As a fellow Montrealer, I am curious which neighbourhoods you are talking about. I just bought a condo in NDG over other areas (Verdun, Pointe-St-Charles, St-Henri) because the schools are much better here and the neighbourhood is more family oriented. However, I would have been happy in the other areas before a child was in the picture.


----------



## humble_pie (Jun 7, 2009)

assuming i've guessed accurately at the 2 communities, perhaps a stay-put for the time being while doing more research into the impossible-to-quantify, ie the quality of life, would be in order ? you're in a nice section of the home neighbourhood, with sketchiness at a certain distance, so time is on your side.

i think that sending children to private school does liberate a family from having to urgently choose a residential neighbourhood. Such a family has got the luxury of choosing at their leisure.

through your eldest child's school, you will get to know families who already live in the affluent community. You probably already know such families. How are these doing. You'll probably find, for example, that many don't allow their kids to walk very far in the AC, even though it might be safer than your own.

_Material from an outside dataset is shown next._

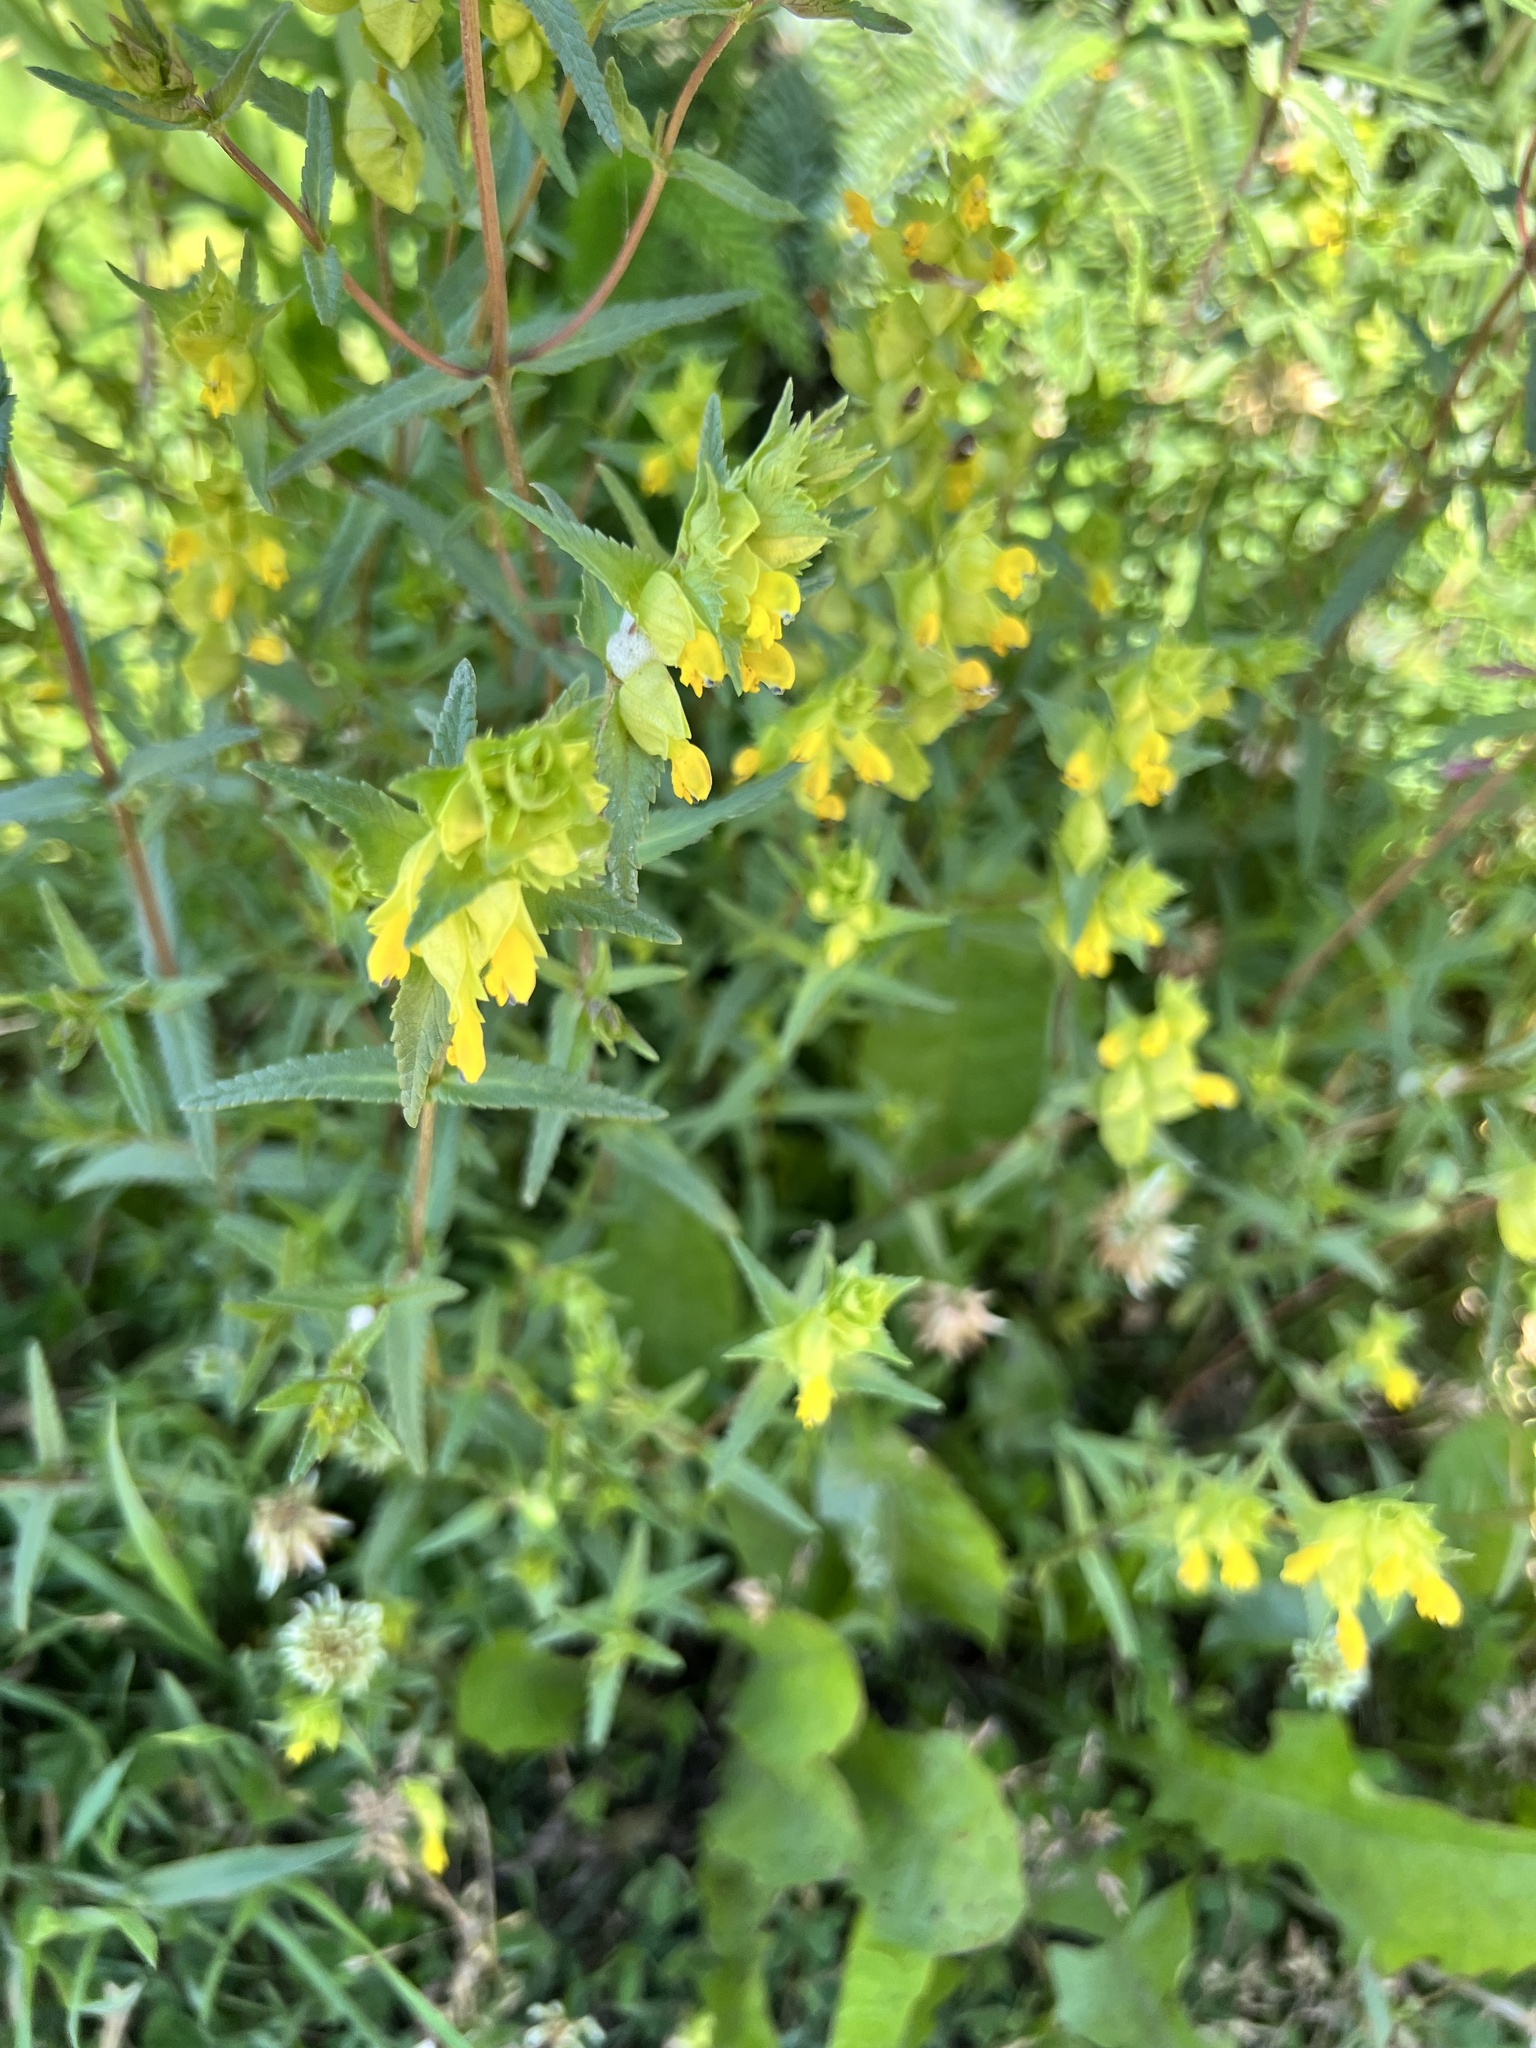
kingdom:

can you take your youngsters to the children's library in the AC (if it's the one i'm thinking of), take note of the many events for children that are held there such as parties, clown visits, theatrical events, contests, etc, as well as taking them to play in the parks.

as for bikes, i do know families everywhere, in all the core urban neighbourhoods, that won't allow their young children to bike in the streets. Because far too many drivers, everywhere, are dangerous.

meanwhile, in your home neighbourhood, how are parents of older kids managing. Are the children able to play outside in the street, field hockey, soccer, skateboard, for example, if the street is quiet enough. Are the teens able to go out on their own in the evenings, when it's dark, by walking to the nearest public transit stops. Are they safe enough coming home (for that matter, are you, the parents, safe enough coming home via public transport late in the evening.)

lastly, if it's the affluent community i'm thinking of, there are actually duplexes in it, on the lower levels. It might take time to find one you like, but these properties do exist & they do turn up for sale from time to time. There are even properties with rentable residential coachhouses in the back, along the laneways, although the legality of these is questionable.


----------